§ YOUR GOAL:
Lines with "connector": copy each one from the listing below.

§ STORED DATA:
++++++++++

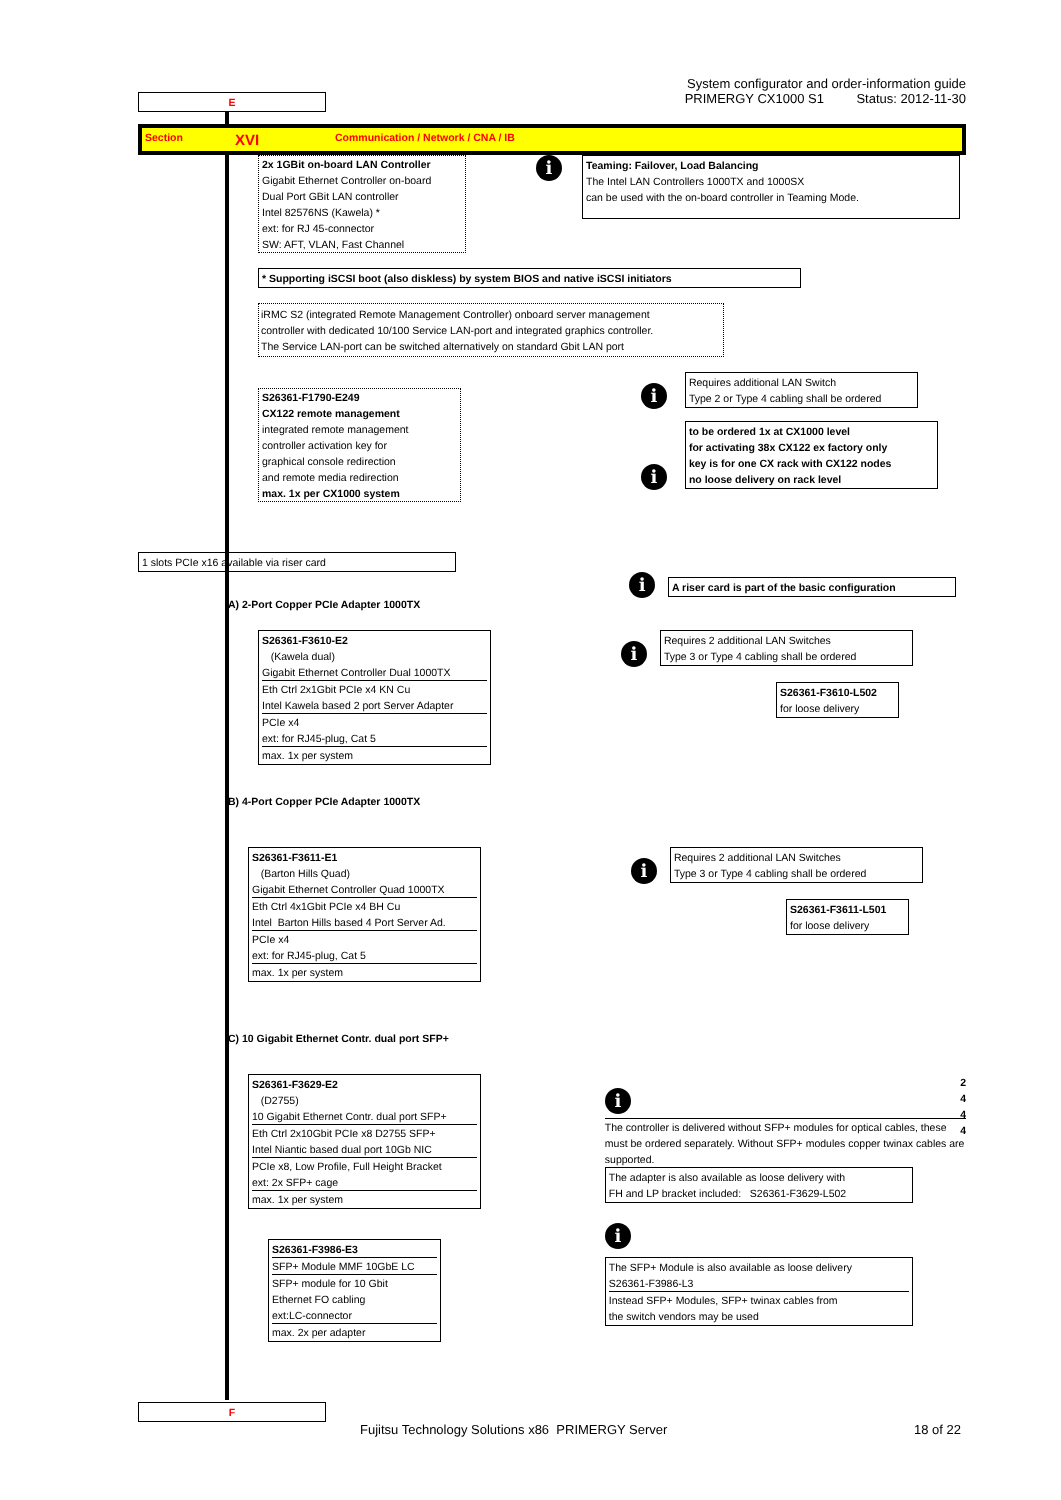E
System configurator and order-information guide
PRIMERGY CX1000 S1 Status: 2012-11-30
Section XVI Communication / Network / CNA / IB
2x 1GBit on-board LAN Controller
Gigabit Ethernet Controller on-board
Dual Port GBit LAN controller
Intel 82576NS (Kawela) *
ext: for RJ 45-connector
SW: AFT, VLAN, Fast Channel
i
Teaming: Failover, Load Balancing
The Intel LAN Controllers 1000TX and 1000SX
can be used with the on-board controller in Teaming Mode.
* Supporting iSCSI boot (also diskless) by system BIOS and native iSCSI initiators
iRMC S2 (integrated Remote Management Controller) onboard server management
controller with dedicated 10/100 Service LAN-port and integrated graphics controller.
The Service LAN-port can be switched alternatively on standard Gbit LAN port
S26361-F1790-E249
CX122 remote management
integrated remote management
controller activation key for
graphical console redirection
and remote media redirection
max. 1x per CX1000 system
i Requires additional LAN Switch
Type 2 or Type 4 cabling shall be ordered
i to be ordered 1x at CX1000 level
for activating 38x CX122 ex factory only
key is for one CX rack with CX122 nodes
no loose delivery on rack level
1 slots PCIe x16 available via riser card
i A riser card is part of the basic configuration
A) 2-Port Copper PCIe Adapter 1000TX
S26361-F3610-E2
(Kawela dual)
Gigabit Ethernet Controller Dual 1000TX
Eth Ctrl 2x1Gbit PCIe x4 KN Cu
Intel Kawela based 2 port Server Adapter
PCIe x4
ext: for RJ45-plug, Cat 5
max. 1x per system
i Requires 2 additional LAN Switches
Type 3 or Type 4 cabling shall be ordered
S26361-F3610-L502
for loose delivery
B) 4-Port Copper PCIe Adapter 1000TX
S26361-F3611-E1
(Barton Hills Quad)
Gigabit Ethernet Controller Quad 1000TX
Eth Ctrl 4x1Gbit PCIe x4 BH Cu
Intel Barton Hills based 4 Port Server Ad.
PCIe x4
ext: for RJ45-plug, Cat 5
max. 1x per system
i Requires 2 additional LAN Switches
Type 3 or Type 4 cabling shall be ordered
S26361-F3611-L501
for loose delivery
C) 10 Gigabit Ethernet Contr. dual port SFP+
S26361-F3629-E2
(D2755)
10 Gigabit Ethernet Contr. dual port SFP+
Eth Ctrl 2x10Gbit PCIe x8 D2755 SFP+
Intel Niantic based dual port 10Gb NIC
PCIe x8, Low Profile, Full Height Bracket
ext: 2x SFP+ cage
max. 1x per system
S26361-F3986-E3
SFP+ Module MMF 10GbE LC
SFP+ module for 10 Gbit
Ethernet FO cabling
ext:LC-connector
max. 2x per adapter
2
4
4
4
i
The controller is delivered without SFP+ modules for optical cables, these must be ordered separately. Without SFP+ modules copper twinax cables are supported.
The adapter is also available as loose delivery with
FH and LP bracket included: S26361-F3629-L502
i
The SFP+ Module is also available as loose delivery
S26361-F3986-L3
Instead SFP+ Modules, SFP+ twinax cables from
the switch vendors may be used
F
Fujitsu Technology Solutions x86 PRIMERGY Server 18 of 22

++++++++++

§ EXPECTED ANSWER:
ext: for RJ 45-connector
ext:LC-connector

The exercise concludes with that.